INSTRUCTIONS TO FOLLOW:
Transcribe the text of every one of the following records line for line, without altering any wording, and omit the pictures from your answer.

INFORMATION SHOWN:
= = = =

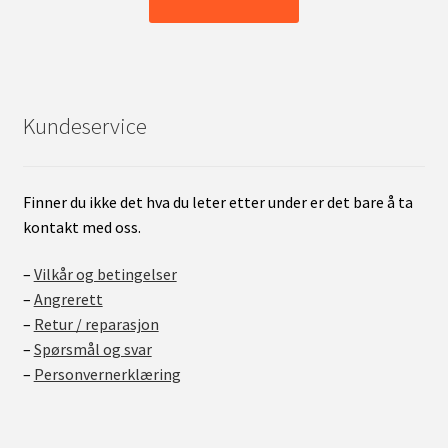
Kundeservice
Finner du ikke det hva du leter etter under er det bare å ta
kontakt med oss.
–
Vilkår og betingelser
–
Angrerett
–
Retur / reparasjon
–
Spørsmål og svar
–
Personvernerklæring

= = = =

RESULT FOR THIS EXERCISE:
Kundeservice
Finner du ikke det hva du leter etter under er det bare å ta
kontakt med oss.
–
Vilkår og betingelser
–
Angrerett
–
Retur / reparasjon
–
Spørsmål og svar
–
Personvernerklæring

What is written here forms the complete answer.